Meleny Perez, a program assistant at the Adult Learning Center at New York City College of Technology, is one of about 80 Research Foundation workers represented by the PSC who earns less than $15 an hour. She’s working full-time at CUNY, and makes around $12.50 an hour. She is one of the many who are not covered under the governor’s $15-per-hour plan.
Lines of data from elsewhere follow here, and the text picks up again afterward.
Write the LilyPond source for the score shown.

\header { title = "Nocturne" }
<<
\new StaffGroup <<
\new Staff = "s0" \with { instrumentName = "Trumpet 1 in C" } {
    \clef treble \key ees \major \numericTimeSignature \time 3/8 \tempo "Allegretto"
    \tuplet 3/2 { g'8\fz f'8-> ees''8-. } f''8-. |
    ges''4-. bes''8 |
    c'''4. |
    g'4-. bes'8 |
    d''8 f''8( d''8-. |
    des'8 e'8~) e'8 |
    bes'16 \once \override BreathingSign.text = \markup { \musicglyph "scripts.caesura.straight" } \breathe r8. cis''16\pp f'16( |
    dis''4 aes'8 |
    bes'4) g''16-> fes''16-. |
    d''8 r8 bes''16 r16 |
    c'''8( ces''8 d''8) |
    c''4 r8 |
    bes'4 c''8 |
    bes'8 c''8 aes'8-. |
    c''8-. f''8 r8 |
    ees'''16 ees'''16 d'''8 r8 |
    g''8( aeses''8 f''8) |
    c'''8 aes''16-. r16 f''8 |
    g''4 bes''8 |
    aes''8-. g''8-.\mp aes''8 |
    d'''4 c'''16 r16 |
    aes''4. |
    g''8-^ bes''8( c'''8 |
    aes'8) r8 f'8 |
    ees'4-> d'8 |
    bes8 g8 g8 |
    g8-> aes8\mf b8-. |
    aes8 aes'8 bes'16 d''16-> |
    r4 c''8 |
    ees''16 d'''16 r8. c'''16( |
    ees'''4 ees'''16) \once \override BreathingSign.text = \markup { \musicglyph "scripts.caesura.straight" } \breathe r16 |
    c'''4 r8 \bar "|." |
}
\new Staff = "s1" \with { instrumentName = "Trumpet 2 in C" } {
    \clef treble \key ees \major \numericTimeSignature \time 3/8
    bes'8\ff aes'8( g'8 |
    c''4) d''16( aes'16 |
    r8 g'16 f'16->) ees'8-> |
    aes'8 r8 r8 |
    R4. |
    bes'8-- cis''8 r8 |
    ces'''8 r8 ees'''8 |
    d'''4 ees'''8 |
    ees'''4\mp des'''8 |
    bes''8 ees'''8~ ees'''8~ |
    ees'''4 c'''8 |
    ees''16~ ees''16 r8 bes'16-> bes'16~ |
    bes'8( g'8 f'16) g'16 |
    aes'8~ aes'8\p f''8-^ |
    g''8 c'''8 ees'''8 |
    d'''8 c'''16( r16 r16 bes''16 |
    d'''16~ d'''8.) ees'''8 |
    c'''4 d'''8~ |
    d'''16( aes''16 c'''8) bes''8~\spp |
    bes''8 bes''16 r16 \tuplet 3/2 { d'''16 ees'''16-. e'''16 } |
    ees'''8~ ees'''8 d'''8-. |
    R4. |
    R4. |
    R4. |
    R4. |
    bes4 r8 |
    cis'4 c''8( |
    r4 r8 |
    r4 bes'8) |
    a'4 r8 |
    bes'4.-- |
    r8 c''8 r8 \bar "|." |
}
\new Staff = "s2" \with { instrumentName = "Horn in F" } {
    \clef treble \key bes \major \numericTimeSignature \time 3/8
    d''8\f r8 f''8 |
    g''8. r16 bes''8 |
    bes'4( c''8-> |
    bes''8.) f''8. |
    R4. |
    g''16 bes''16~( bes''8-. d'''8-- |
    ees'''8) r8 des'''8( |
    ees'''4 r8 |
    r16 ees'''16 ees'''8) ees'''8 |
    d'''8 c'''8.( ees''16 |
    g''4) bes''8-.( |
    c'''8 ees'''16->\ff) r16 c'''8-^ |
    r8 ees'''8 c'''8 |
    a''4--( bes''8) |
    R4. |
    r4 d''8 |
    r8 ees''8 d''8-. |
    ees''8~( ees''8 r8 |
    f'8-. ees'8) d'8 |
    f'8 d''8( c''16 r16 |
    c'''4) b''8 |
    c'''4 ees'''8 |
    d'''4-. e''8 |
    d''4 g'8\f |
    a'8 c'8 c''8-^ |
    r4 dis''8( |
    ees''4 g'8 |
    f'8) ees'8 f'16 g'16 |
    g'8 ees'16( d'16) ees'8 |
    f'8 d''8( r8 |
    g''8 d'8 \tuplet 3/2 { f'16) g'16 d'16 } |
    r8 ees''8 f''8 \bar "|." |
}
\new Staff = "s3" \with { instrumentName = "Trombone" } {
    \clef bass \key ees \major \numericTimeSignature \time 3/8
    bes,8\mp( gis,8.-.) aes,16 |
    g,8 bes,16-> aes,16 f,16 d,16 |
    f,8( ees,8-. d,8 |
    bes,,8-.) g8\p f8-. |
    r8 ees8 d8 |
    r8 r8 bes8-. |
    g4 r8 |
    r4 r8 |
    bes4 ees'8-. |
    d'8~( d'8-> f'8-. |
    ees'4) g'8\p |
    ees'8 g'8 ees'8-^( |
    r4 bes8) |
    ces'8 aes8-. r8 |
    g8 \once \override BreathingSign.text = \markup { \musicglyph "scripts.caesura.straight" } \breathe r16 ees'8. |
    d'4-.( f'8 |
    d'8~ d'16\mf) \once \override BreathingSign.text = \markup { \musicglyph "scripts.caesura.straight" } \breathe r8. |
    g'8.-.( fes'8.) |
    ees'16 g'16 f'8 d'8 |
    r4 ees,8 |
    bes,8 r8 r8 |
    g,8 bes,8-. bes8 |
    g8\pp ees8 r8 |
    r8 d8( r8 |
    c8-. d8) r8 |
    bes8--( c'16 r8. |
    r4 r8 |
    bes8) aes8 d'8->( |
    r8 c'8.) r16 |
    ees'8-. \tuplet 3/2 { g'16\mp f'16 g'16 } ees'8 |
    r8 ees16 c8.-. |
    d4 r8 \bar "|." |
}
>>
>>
“I am very underpaid for what I do,” Perez told Clarion. She says that a program assistant is generally expected to do clerical tasks, but she picks up additional responsibilities, such as managing the database, grading tests and helping with Spanish translation.

Low Pay at CUNY

Perez doesn’t intend to remain in this predicament; she is studying for a bachelor’s degree in computer information at City Tech, paying for her tuition and her living expenses with her paltry salary. Her rent recently doubled due to an error by her landlord, she says, but she’s stuck with the increase until she is granted a hearing by the NYC Housing Authority. Consequently, she makes ends meet, she says, by juggling three credit cards. If she can put together enough money to make her spring tuition payment, she should graduate this June.

“I’m trying to find a way, pretty much,” Perez said.

Batson, who is also a member of the PSC Executive Council, sees in the Fight for $15 the same values embraced by the PSC and DC 37 as the unions fight for contracts that include raises that take into account the rate of inflation and other conditions lived by the workers of New York City.

“We all need to stick together [in order] to improve both wages and the conditions of our labor,” he told Clarion.